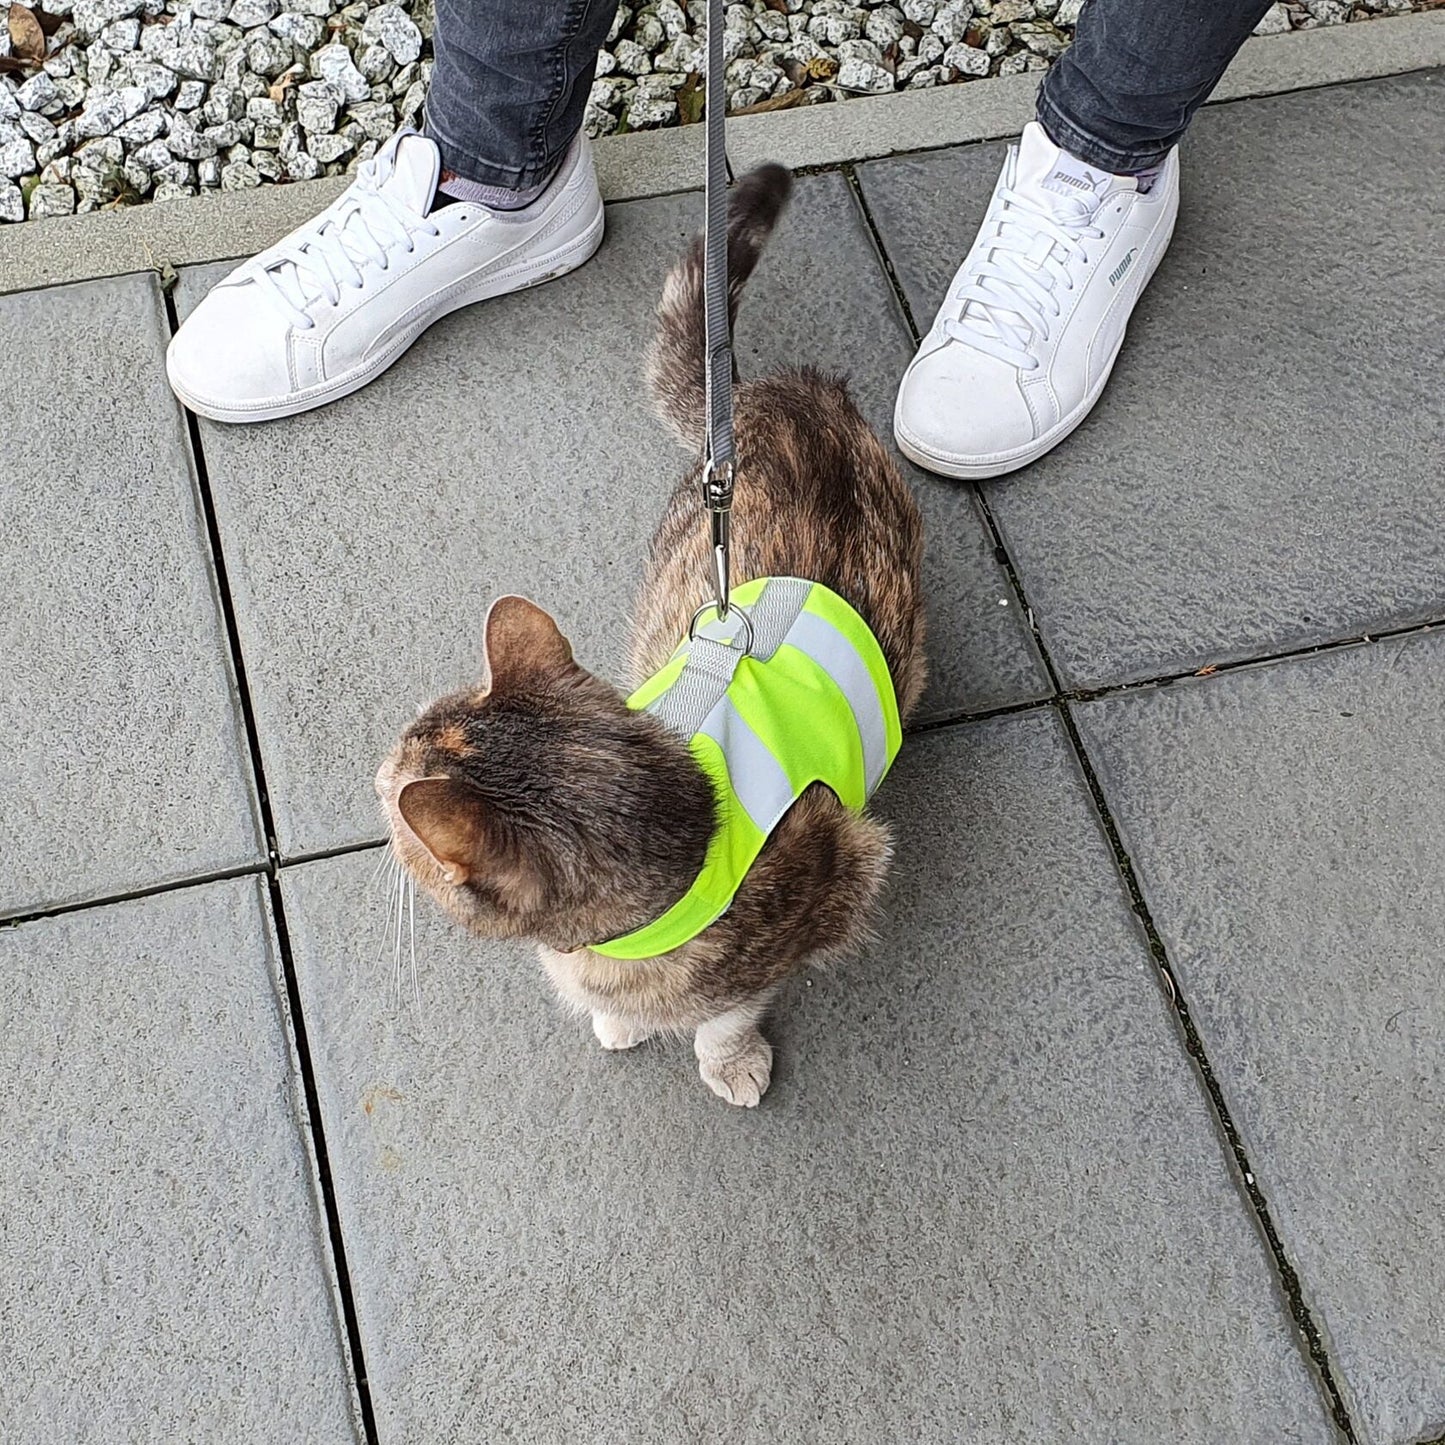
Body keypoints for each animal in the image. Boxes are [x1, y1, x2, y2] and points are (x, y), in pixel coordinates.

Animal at [378, 164, 924, 1103]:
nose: (378, 767)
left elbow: (728, 1009)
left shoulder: (844, 873)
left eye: (392, 790)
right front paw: (619, 1019)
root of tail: (776, 389)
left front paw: (723, 1056)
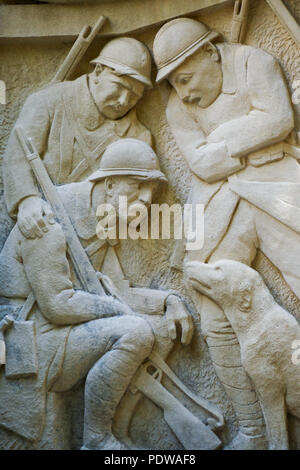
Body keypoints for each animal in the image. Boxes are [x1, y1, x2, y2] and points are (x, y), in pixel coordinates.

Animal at [185, 258, 300, 450]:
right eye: (216, 264)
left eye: (217, 268)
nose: (188, 264)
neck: (256, 321)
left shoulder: (270, 384)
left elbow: (277, 429)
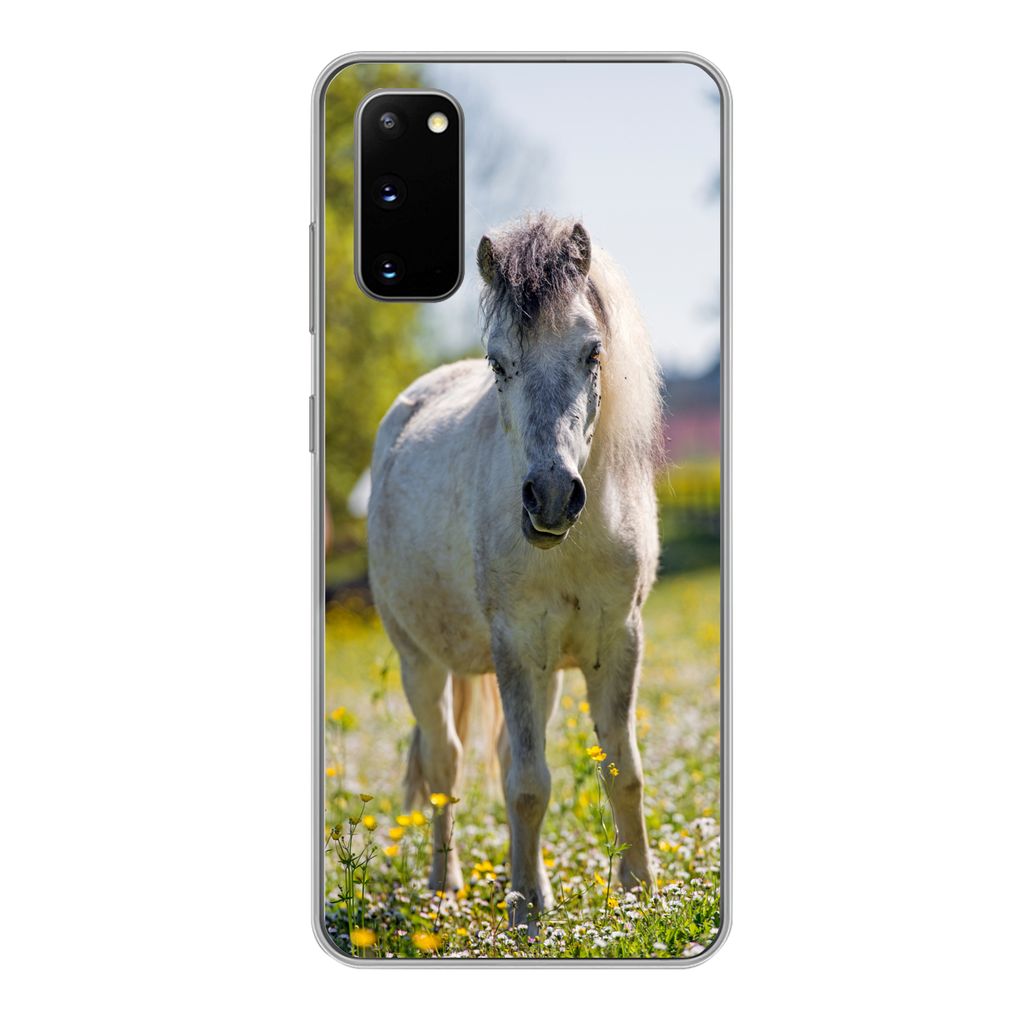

## Goal of the exercise
Go back to the line containing "left elbow: (728, 1009)" and output it and every line after it through the end of the records, exactly, but not the pictures.

## Answer to this exercise
left elbow: (728, 1009)
left shoulder: (844, 873)
left eye: (392, 790)
right front paw: (619, 1019)
root of tail: (776, 389)
left front paw: (723, 1056)
Body keypoints for each animal in the image. Boxes are [x1, y1, x2, y2] and points are (x, y), in pixel coordinates.

Animal at [185, 258, 300, 450]:
right eye: (216, 264)
left eye: (217, 268)
nose: (188, 264)
neck: (256, 321)
left shoulder: (270, 384)
left elbow: (277, 429)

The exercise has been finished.